Current acting board chairman Bruce Hamilton drew up a proposal recommending the board staff make weekly reports orally to board members, so as to avoid public embarrassment, but it was not adopted and the reports are still available. Around the same time, all Energy Department staff were required to undergo training to “control” the release of unclassified information.
David Jonas, a Washington, D.C., lawyer who served as general counsel for both the National Nuclear Security Administration and the safety board, said there have long been disagreements between the board and the Department of Energy. But there’s never before been such explicit limits on what the safety board can access, as outlined in the order, he said.
“The defense board is going to end up getting a little less information based on this,” he said.

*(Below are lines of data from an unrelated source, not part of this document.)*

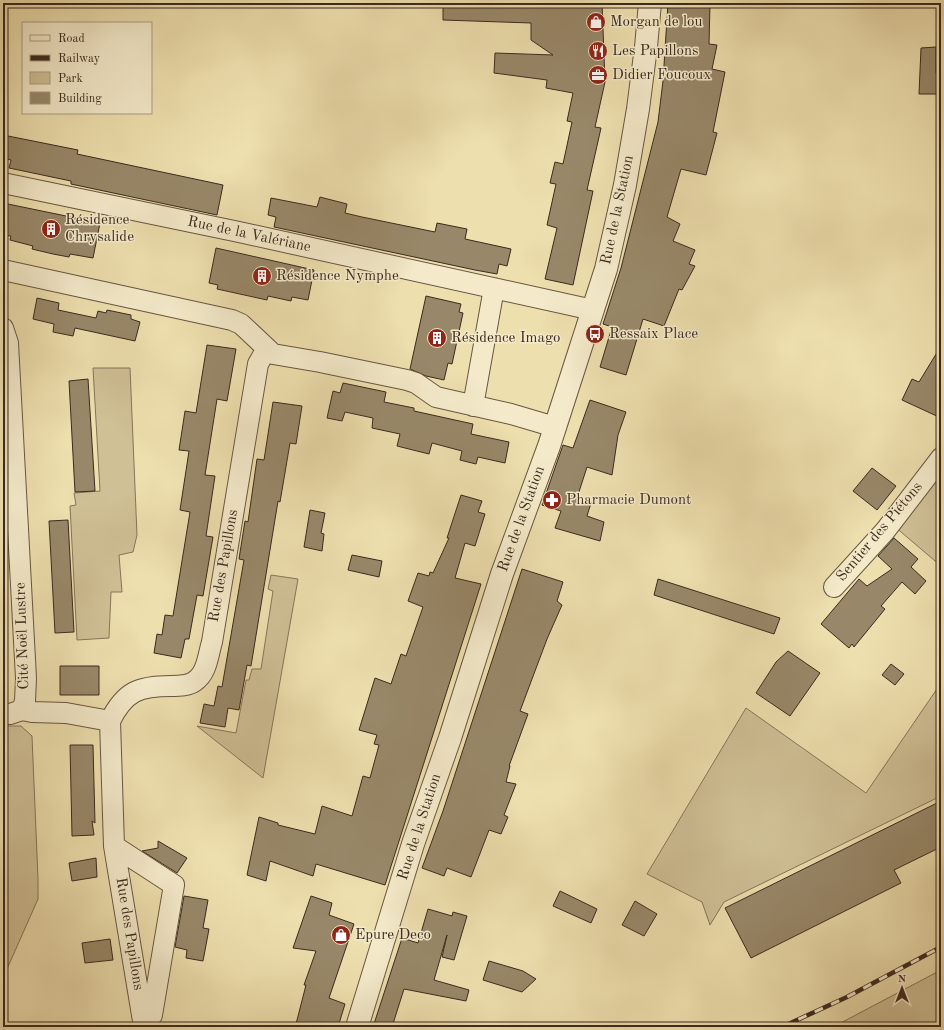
<svg xmlns="http://www.w3.org/2000/svg" width="944" height="1030" font-family="'Old Standard TT',serif">
	<style>
		.green { fill: #d0c096; stroke: #86755a }
		.building { fill: #988869; stroke: #3b2a1e }
		.lines { fill: none; stroke-linecap: round; stroke-linejoin: round }
		.minor-casing { stroke: #685742; stroke-width: 22 }
		.tertiary-casing { stroke: #685742; stroke-width: 24 }
		.minor { stroke: #f4eaca; stroke-width: 20 }
		.tertiary { stroke: #f4eaca; stroke-width: 22 }
		.rail-casing { stroke: #3b2a1e; stroke-width: 4.5 }
		.rail { stroke: #f4eaca; stroke-width: 3; stroke-dasharray: 9; stroke-linecap: butt }
		.labels { text-anchor: middle; dominant-baseline: central; stroke-width: 3; stroke-linejoin: round; paint-order: stroke }
		.poi-label { font-size: 15px; fill: #3b2a1e; stroke: #f4eaca; text-anchor: start }
		.street-label { font-size: 15px; fill: #3b2a1e; stroke: #f4eaca }
	</style>
	<rect width="100%" height="100%" fill="#eedfae"/>
	<filter id="stains"><feTurbulence type="fractalNoise" baseFrequency=".005" numOctaves="4"/><feColorMatrix values="0 0 0 0 .2 0 0 0 0 .09 0 0 0 0 .02 0 0 0 .5 -.17"/></filter>
	<radialGradient id="worn" r=".72"><stop offset=".6" stop-color="#630" stop-opacity="0"/><stop offset="1" stop-color="#630" stop-opacity=".3"/></radialGradient>
	<path class="green" d="M 93,368 L 130,368 L 137,535 L 133,552 L 119,555 L 122,592 L 111,592 L 109,638 L 77,640 L 70,506 L 76,505 L 74,493 L 100,491 Z
		M 941,465 L 941,566 L 894,526 Z
		M 271,575 L 298,579 L 263,778 L 197,726 L 236,733 L 246,680 L 249,680 L 252,669 L 261,669 L 273,591 L 268,589 Z
		M 941,683 L 941,796 L 724,902 L 710,925 L 702,902 L 647,874 L 746,708 L 866,793 Z
		M 3,726 L 21,726 L 32,736 L 38,879 L 38,899 L 3,978 Z
		M 941,970 L 941,1027 L 833,1027 Z"/>
	<path class="building" d="M 443,3 L 602,3 L 605,82 L 595,127 L 601,128 L 587,190 L 593,191 L 573,285 L 545,279 L 557,228 L 547,225 L 556,184 L 550,183 L 555,162 L 563,164 L 572,122 L 567,121 L 573,93 L 546,88 L 547,80 L 494,73 L 495,53 L 553,55 L 531,40 L 531,23 L 443,20 Z
		M 668,3 L 710,4 L 709,44 L 717,45 L 712,69 L 725,72 L 713,132 L 717,133 L 706,175 L 681,169 L 667,217 L 680,224 L 673,241 L 695,250 L 689,264 L 695,266 L 682,290 L 679,289 L 664,326 L 643,319 L 626,375 L 600,367 L 612,327 L 603,324 L 621,268 L 658,122 L 663,81 Z
		M 936,47 L 936,73 L 941,73 L 941,94 L 919,94 L 921,48 Z
		M 3,135 L 78,150 L 77,154 L 223,185 L 217,215 L 71,184 L 71,181 L 9,168 L 11,160 L 3,158 Z
		M 320,197 L 347,204 L 345,213 L 362,217 L 435,232 L 437,223 L 467,229 L 465,239 L 511,249 L 507,266 L 499,264 L 497,274 L 475,270 L 274,227 L 276,217 L 268,215 L 271,198 L 317,207 Z
		M 3,203 L 100,223 L 93,258 L 70,254 L 69,257 L 53,254 L 32,249 L 33,246 L 10,240 L 11,236 L 3,235 Z
		M 216,248 L 314,270 L 308,300 L 292,297 L 291,301 L 268,296 L 267,300 L 217,289 L 218,285 L 209,283 Z
		M 426,296 L 461,304 L 459,312 L 463,313 L 452,364 L 448,363 L 444,380 L 426,376 L 410,369 Z
		M 37,298 L 59,303 L 58,310 L 96,318 L 98,311 L 106,313 L 107,310 L 131,315 L 131,319 L 140,322 L 135,341 L 75,328 L 73,336 L 53,332 L 54,324 L 33,319 Z
		M 207,345 L 236,349 L 227,401 L 217,399 L 205,475 L 215,476 L 206,536 L 213,537 L 203,596 L 197,595 L 189,639 L 185,639 L 181,658 L 154,653 L 157,634 L 162,635 L 165,615 L 173,616 L 190,512 L 180,510 L 189,451 L 179,450 L 185,411 L 196,413 Z
		M 941,346 L 941,418 L 902,400 L 912,379 L 919,382 Z
		M 88,379 L 95,491 L 75,492 L 69,381 Z
		M 343,383 L 386,392 L 384,402 L 414,408 L 414,411 L 473,424 L 471,434 L 509,442 L 505,463 L 478,457 L 476,464 L 460,460 L 462,451 L 432,443 L 429,454 L 397,446 L 400,434 L 372,428 L 373,418 L 345,412 L 342,421 L 327,418 L 333,391 L 340,393 Z
		M 590,400 L 626,412 L 618,435 L 612,475 L 587,467 L 577,498 L 591,503 L 587,516 L 604,522 L 600,541 L 555,528 L 561,511 L 542,505 L 563,445 L 573,448 Z
		M 273,402 L 302,406 L 296,444 L 290,443 L 280,502 L 278,501 L 251,666 L 247,665 L 239,710 L 228,708 L 225,727 L 200,723 L 204,704 L 214,706 L 218,686 L 222,687 L 244,560 L 239,559 L 245,521 L 248,522 L 257,459 L 264,460 Z
		M 872,468 L 896,486 L 877,510 L 853,491 Z
		M 461,495 L 482,501 L 478,512 L 485,514 L 475,546 L 465,543 L 455,578 L 481,584 L 385,885 L 316,864 L 313,876 L 270,861 L 266,881 L 247,875 L 259,817 L 278,823 L 278,825 L 315,834 L 322,806 L 352,816 L 363,776 L 370,778 L 379,745 L 374,744 L 377,735 L 359,730 L 375,678 L 391,684 L 401,654 L 406,656 L 423,607 L 408,601 L 418,573 L 429,576 L 430,572 L 433,573 L 449,538 L 447,538 Z
		M 310,510 L 325,513 L 321,533 L 324,534 L 322,551 L 304,547 Z
		M 68,520 L 74,632 L 55,633 L 49,521 Z
		M 894,538 L 918,559 L 911,567 L 926,581 L 915,594 L 902,582 L 881,606 L 885,609 L 854,647 L 852,644 L 849,648 L 821,624 L 859,579 L 867,586 L 892,569 L 878,556 Z
		M 352,555 L 382,561 L 379,577 L 348,570 Z
		M 522,569 L 563,582 L 557,601 L 562,605 L 547,639 L 520,711 L 528,714 L 509,766 L 510,766 L 506,782 L 516,784 L 504,815 L 508,817 L 501,834 L 489,830 L 471,877 L 447,868 L 444,876 L 422,868 L 443,811 Z
		M 658,579 L 780,618 L 774,634 L 654,595 Z
		M 788,651 L 820,673 L 790,716 L 756,693 L 776,662 Z
		M 891,664 L 904,674 L 895,685 L 882,675 Z
		M 60,666 L 99,666 L 99,695 L 60,695 Z
		M 70,745 L 93,745 L 95,823 L 92,821 L 94,835 L 72,836 Z
		M 941,801 L 941,847 L 894,870 L 901,883 L 751,958 L 725,908 Z
		M 158,841 L 187,858 L 177,873 L 142,851 L 158,848 Z
		M 96,858 L 97,877 L 72,881 L 69,863 Z
		M 560,891 L 597,909 L 591,923 L 553,906 Z
		M 184,896 L 208,900 L 203,928 L 209,929 L 203,961 L 186,958 L 187,950 L 175,947 Z
		M 311,896 L 332,903 L 329,915 L 354,924 L 329,998 L 345,1004 L 338,1027 L 306,1027 L 296,1024 L 306,985 L 304,985 L 316,951 L 293,948 Z
		M 635,901 L 657,914 L 644,936 L 622,925 Z
		M 428,909 L 452,916 L 453,912 L 467,916 L 454,960 L 442,957 L 447,935 L 434,980 L 469,990 L 466,1001 L 404,989 L 392,1027 L 373,1027 L 402,938 L 418,943 Z
		M 110,939 L 113,960 L 85,963 L 82,943 Z
		M 489,961 L 523,971 L 536,979 L 522,992 L 483,980 Z"/>
	<g class="lines">
		<defs>
			<path id="minor" d="M 3,183 L 239,232 L 593,310
				M 3,270 L 232,320 L 241,324 L 273,354 L 320,362 L 407,380 L 416,383 L 436,397 L 511,414 L 555,427
				M 3,328 L 8,343 L 26,678 L 25,701 L 22,710 L 10,714 L 3,714
				M 473,406 L 494,288
				M 834,587 L 885,531 L 941,458
				M 22,710 L 32,712 L 66,713 L 110,721
				M 114,846 L 143,1021
				M 144,1027 L 143,1021 L 152,1015 L 174,885 L 114,846 L 110,721 C 125,691 139,686 171,686 C 179,686 189,686 195,681 C 207,673 208,655 212,642 L 258,364 L 266,350"/>
			<path id="tertiary" d="M 357,1027 L 413,844 L 450,738 L 502,574 L 549,446 L 606,269 L 625,185 L 638,109 L 646,47 L 650,3"/>
		</defs>
		<use href="#minor" class="minor-casing"/>
		<use href="#tertiary" class="tertiary-casing"/>
		<use href="#minor" class="minor"/>
		<use href="#tertiary" class="tertiary"/>
		<defs>
			<path id="rail" d="M 782,1027 L 847,997 L 941,947"/>
		</defs>
		<use href="#rail" class="rail-casing"/>
		<use href="#rail" class="rail"/>
	</g>
	<defs>
		<symbol id="shop-disc" viewBox="-11 -11 22 22"><circle r="9.5" fill="#8f2418" stroke="#f4eaca"/><path d="M-5-2.5h2.3a2.7 3.5 0 0 1 5.4 0H5L5.5 6h-11ZM-1.5-2.5h3a1.5 2.3 0 0 0-3 0Z" fill="#fff"/></symbol>
		<symbol id="restaurant-disc" viewBox="-11 -11 22 22"><circle r="9.5" fill="#8f2418" stroke="#f4eaca"/><path d="M-5-6h1v4h1v-4h1v4h1v-4h1v5L-1.5 .5V6h-2V.5L-5-1ZM5-6V6H3V1.5H1.5Q1.5-4 5-6Z" fill="#fff"/></symbol>
		<symbol id="office-disc" viewBox="-11 -11 22 22"><circle r="9.5" fill="#8f2418" stroke="#f4eaca"/><path d="M-6-3h4V-5.5h4V-3h4V5H-6ZM-1-4.5V-3h2v-1.5ZM-6 0V1H6V0Z" fill="#fff"/></symbol>
		<symbol id="building-disc" viewBox="-11 -11 22 22"><circle r="9.5" fill="#8f2418" stroke="#f4eaca"/><path d="M-4-6H4V6H1V3H-1V6H-4ZM-2.5-4.3h1.7v1.8h-1.7ZM.8-4.3h1.7v1.8H.8ZM-2.5-1h1.7V.8h-1.7ZM.8-1h1.7V.8H.8Z" fill="#fff"/></symbol>
		<symbol id="bus-disc" viewBox="-11 -11 22 22"><circle r="9.5" fill="#8f2418" stroke="#f4eaca"/><path d="M-5-6H5V4H4V6H2V4H-2V6H-4V4H-5ZM-3.5-4V0h7V-4ZM-3.5 1.2v1.5H-2V1.2ZM2 1.2v1.5H3.5V1.2Z" fill="#fff"/></symbol>
		<symbol id="pharmacy-disc" viewBox="-11 -11 22 22"><circle r="9.5" fill="#8f2418" stroke="#f4eaca"/><path d="M-2-6h4v4h4v4h-4v4h-4v-4h-4v-4h4Z" fill="#fff"/></symbol>
	</defs>
	<g fill-rule="evenodd">
		<use href="#shop-disc" x="585" y="11" width="22" height="22"/>
		<use href="#restaurant-disc" x="587" y="40" width="22" height="22"/>
		<use href="#office-disc" x="587" y="64" width="22" height="22"/>
		<use href="#building-disc" x="40" y="218" width="22" height="22"/>
		<use href="#building-disc" x="251" y="265" width="22" height="22"/>
		<use href="#bus-disc" x="584" y="323" width="22" height="22"/>
		<use href="#building-disc" x="426" y="327" width="22" height="22"/>
		<use href="#pharmacy-disc" x="541" y="489" width="22" height="22"/>
		<use href="#shop-disc" x="330" y="924" width="22" height="22"/>
	</g>
	<g class="labels">
		<g class="poi-label">
			<text x="610" y="22">Morgan de lou</text>
			<text x="612" y="51">Les Papillons</text>
			<text x="612" y="75">Didier Foucoux</text>
			<text x="65" y="220">Résidence<tspan x="65" dy="17">Chrysalide</tspan></text>
			<text x="276" y="276">Résidence Nymphe</text>
			<text x="609" y="334">Ressaix Place</text>
			<text x="451" y="338">Résidence Imago</text>
			<text x="566" y="500">Pharmacie Dumont</text>
			<text x="355" y="935">Epure Deco</text>
		</g>
		<g class="street-label">
			<text transform="translate(618 210) rotate(-78)">Rue de la Station</text>
			<text transform="translate(249 235) rotate(12)">Rue de la Valériane</text>
			<text transform="translate(522 519) rotate(-70)">Rue de la Station</text>
			<text transform="translate(880 532) rotate(-50)">Sentier des Piétons</text>
			<text transform="translate(224 566) rotate(-80)">Rue des Papillons</text>
			<text transform="translate(23 636) rotate(-92)">Cité Noël Lustre</text>
			<text transform="translate(420 827) rotate(-72)">Rue de la Station</text>
			<text transform="translate(129 934) rotate(81)">Rue des Papillons</text>
		</g>
	</g>
	<rect width="944" height="1030" fill="none" stroke="#eedfae" stroke-width="16"/>
	<rect x="4" y="4" width="936" height="1022" fill="none" stroke="#3b2a1e" stroke-width="2"/>
	<rect x="8" y="8" width="928" height="1014" fill="none" stroke="#3b2a1e"/>
	<rect x="22" y="22" width="130" height="92" fill="#f4eaca" stroke="#aa9d85"/>
	<rect x="30" y="35" width="20" height="6" fill="#f4eaca" stroke="#aa9d85"/>
	<text x="58" y="42" font-size="12" fill="#3b2a1e">Road</text>
	<rect x="30" y="55" width="20" height="6" fill="#3b2a1e" stroke="#aa9d85"/>
	<text x="58" y="62" font-size="12" fill="#3b2a1e">Railway</text>
	<rect x="30" y="72" width="20" height="12" fill="#d0c096" stroke="#aa9d85"/>
	<text x="58" y="82" font-size="12" fill="#3b2a1e">Park</text>
	<rect x="30" y="92" width="20" height="12" fill="#988869" stroke="#aa9d85"/>
	<text x="58" y="102" font-size="12" fill="#3b2a1e">Building</text>
	<g transform="translate(902 988)" stroke="#f4eaca" stroke-width="3" paint-order="stroke">
	<path d="M0-3L7 15L0 10L-7 15Z" fill="#3b2a1e"/>
	<text y="-6" font-size="11" font-weight="bold" text-anchor="middle" fill="#3b2a1e">N</text>
	</g>
	<rect width="100%" height="100%" filter="url(#stains)"/>
	<rect width="100%" height="100%" fill="url(#worn)"/>
</svg>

The statute establishing the safety board explicitly gave board members and staff powers of investigation and said the secretary of energy should cooperate fully with the board and provide it “with ready access to such facilities, personnel, and information as the Board considers necessary to carry out its responsibilities.”
The new order appears to add caveats to how the law is carried out. Board members can no longer speak to lab staff without permission from the Department of Energy. The order may also make it difficult for them to access records related to how much radiation exposure workers receive.
While the statute that established the board technically trumps the order, the document gives the Department of Energy “more power to resist the defense board requests” and as a result will delay the process of getting information to the safety board, Jonas said.
He anticipates a legal fight, saying, “It’s a mess.”
Even before the start of the Trump administration, the Department of Energy had been tightening control over information released to the public.
In January 2017, while Barack Obama was still president, the Energy Department deleted several requirements for what types of incidents laboratory managers must report to a federal database used by the safety board to review problems at laboratories. Beginning that fall, labs no longer had to report certain potential safety problems or provide as much information about “near-miss” accidents.
The impact of the change is already apparent. Under the old reporting requirements, the Los Alamos lab detailed 103 incidents in 2016 and 77 incidents in the first nine months of 2017. Under the new order, Los Alamos reported just 13 incidents for the last three months of 2017 and 28 for the first six and a half months of 2018.
Sullivan, on behalf of the board, wrote a letter to Energy Secretary Rick Perry in May 2017 saying the new requirements “negatively affect safety oversight” and reduce nuclear facilities’ ability to learn from mistakes. (Sullivan personally voted against sending the letter.) Perry declined to make changes, saying the new rules still ensure “safety oversight is not degraded at defense nuclear facilities.”
The safety board voted last month to hold up to three public hearings beginning in late August on the intent of the new order and how it might impact access to information. Hamilton, the board chairman, was the only member to vote against holding the hearings.